This question is not well-formulated as it stands. I will give you a trivial example of such a formula:
$$402439 \times 284665 = 114560397935.$$
It is clear for general reasons, that ZFC either proves this true or proves it false. However, I feel it is safe to say that it is not currently known which of these cases holds.
You will of course - quite reasonably - object that there exists an algorithm that determines which case holds.
However, more generally, this will always be the case in your situation. The algorithm to determine which of $\varphi$ and $\lnot \varphi$ is provable is simply to start systematically writing down all possible proofs in ZFC. Eventually, one of the two formulas $\varphi$ or $\lnot \varphi$ will come up, and at that point you'll have your answer.
Now it is true that there is a gulf, in terms of computation time, between the two examples I've presented. But what do you make of this?
(1) The game of chess is winnable for White.
Nobody knows a proof of this (or its negation), but it is clear that with enough computation time, we could get the answer. Would you put this in the category of questions about simple arithmetic, or the category of more difficult questions?
My point has been to illustrate that, given a particular $\varphi$, a meaningful answer to your question will generally involve reference to the computation time it would take to answer which of $\varphi$ or $\lnot \varphi$ is provable.

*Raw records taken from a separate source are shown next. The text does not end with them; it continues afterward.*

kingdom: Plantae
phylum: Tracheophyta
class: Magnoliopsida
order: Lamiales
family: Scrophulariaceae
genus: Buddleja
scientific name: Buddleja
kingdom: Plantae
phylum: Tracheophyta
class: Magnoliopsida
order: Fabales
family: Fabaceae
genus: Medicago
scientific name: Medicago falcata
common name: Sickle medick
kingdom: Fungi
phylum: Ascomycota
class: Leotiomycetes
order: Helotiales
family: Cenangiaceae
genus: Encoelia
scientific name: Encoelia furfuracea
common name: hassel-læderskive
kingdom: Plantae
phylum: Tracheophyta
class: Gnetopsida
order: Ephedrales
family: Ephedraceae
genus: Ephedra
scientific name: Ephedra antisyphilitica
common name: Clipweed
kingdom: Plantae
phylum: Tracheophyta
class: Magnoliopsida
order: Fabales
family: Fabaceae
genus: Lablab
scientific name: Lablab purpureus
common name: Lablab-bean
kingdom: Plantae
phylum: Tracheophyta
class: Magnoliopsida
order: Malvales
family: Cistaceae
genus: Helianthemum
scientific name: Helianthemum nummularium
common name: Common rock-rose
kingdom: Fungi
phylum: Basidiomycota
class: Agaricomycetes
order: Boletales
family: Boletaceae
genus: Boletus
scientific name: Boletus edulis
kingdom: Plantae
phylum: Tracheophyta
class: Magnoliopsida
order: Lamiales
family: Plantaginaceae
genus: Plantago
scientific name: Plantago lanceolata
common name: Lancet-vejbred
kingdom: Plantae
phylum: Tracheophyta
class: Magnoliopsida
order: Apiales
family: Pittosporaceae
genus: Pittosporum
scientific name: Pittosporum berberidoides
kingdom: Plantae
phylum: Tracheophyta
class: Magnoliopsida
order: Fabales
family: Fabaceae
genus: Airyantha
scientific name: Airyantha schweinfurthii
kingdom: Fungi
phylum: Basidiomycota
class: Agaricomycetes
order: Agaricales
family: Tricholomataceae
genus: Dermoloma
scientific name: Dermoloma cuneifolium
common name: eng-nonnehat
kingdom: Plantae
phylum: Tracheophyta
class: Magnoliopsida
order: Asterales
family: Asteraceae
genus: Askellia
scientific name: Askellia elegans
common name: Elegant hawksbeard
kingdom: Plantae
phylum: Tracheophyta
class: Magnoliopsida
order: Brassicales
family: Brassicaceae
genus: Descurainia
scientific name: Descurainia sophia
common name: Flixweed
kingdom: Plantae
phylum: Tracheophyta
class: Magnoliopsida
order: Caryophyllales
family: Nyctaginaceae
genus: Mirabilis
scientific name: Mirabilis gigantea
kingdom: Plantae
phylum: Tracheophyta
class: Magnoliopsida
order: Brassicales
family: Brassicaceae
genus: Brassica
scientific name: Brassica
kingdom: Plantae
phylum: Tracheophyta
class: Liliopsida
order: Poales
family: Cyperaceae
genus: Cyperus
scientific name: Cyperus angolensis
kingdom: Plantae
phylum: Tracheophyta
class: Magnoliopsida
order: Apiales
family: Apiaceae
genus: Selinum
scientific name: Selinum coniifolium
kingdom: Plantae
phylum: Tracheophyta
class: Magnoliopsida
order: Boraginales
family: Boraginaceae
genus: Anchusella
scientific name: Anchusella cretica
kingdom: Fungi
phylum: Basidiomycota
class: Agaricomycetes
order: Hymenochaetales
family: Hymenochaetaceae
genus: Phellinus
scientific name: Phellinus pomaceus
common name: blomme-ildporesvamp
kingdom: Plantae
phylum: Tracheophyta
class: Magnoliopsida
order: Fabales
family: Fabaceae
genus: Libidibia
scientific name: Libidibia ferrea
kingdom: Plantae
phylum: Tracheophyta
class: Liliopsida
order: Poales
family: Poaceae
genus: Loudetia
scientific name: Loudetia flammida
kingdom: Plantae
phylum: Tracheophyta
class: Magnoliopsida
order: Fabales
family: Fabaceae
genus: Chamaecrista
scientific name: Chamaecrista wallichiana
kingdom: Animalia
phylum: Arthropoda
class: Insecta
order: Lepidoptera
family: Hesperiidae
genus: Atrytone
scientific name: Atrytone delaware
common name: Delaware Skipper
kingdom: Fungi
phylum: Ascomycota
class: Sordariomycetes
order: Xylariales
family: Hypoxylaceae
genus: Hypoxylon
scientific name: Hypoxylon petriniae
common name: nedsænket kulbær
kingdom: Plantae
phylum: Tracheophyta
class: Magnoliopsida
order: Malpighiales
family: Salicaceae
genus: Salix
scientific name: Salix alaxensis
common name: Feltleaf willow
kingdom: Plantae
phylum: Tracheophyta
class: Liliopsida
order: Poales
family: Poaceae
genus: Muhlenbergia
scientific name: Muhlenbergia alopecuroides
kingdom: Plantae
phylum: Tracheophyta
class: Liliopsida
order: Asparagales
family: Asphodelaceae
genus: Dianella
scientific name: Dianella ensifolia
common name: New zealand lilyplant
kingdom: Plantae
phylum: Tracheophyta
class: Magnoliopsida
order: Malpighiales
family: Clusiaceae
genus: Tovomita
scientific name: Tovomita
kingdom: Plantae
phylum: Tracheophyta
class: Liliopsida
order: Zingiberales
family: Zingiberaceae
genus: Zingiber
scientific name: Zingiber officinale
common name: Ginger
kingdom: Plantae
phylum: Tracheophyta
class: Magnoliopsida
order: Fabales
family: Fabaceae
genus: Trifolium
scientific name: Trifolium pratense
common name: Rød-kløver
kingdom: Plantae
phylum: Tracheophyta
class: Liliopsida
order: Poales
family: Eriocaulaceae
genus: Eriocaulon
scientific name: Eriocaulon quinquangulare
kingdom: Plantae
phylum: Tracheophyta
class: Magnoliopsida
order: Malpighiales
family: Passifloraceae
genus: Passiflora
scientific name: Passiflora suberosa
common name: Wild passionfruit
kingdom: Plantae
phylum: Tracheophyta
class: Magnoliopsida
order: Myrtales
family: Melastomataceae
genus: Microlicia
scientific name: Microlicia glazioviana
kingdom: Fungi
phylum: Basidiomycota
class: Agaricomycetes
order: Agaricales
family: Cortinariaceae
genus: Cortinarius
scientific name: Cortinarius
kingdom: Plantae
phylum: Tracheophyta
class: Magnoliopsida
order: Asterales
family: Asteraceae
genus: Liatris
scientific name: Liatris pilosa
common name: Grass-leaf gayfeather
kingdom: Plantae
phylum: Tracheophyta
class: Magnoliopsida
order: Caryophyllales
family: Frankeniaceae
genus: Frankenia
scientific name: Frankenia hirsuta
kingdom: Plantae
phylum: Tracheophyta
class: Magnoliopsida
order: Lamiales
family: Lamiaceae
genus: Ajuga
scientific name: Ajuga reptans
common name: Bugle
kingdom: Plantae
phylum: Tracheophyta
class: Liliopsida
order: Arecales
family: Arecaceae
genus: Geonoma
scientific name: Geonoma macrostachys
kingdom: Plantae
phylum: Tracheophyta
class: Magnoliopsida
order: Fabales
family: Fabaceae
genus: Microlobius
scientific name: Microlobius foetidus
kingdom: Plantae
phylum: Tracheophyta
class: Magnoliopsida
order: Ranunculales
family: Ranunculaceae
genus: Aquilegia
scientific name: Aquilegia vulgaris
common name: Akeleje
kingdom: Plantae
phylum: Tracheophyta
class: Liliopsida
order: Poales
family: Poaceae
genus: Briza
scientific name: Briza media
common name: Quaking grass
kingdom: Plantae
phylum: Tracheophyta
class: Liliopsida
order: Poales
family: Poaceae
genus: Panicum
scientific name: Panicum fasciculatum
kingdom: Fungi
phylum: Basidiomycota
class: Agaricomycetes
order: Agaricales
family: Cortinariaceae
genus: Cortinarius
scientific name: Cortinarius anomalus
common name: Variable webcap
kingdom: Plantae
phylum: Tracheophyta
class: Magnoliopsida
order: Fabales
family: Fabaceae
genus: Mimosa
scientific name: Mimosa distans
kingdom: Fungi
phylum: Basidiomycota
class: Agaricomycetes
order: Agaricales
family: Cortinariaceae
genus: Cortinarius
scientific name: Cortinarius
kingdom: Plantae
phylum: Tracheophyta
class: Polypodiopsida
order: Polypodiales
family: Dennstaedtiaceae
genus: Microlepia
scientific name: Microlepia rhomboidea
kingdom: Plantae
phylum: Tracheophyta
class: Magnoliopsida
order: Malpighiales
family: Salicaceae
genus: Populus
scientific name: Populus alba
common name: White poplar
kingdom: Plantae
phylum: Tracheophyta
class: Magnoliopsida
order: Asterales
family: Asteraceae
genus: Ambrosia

Edit. To respond to the last part of the question, Goldbach's weak conjecture, that every odd integer greater than or equal to $7$ is the sum of three primes, was proved in 2013 by Helfgott. In 1937, Vinogradov had proved this true for all odd integers greater than some constant $C$, and around 1947, an explicit, but enormous, value for $C$ was found. So between 1947 and 2013, it was clear that the weak conjecture was either provable or disprovable, but it wasn't known which one.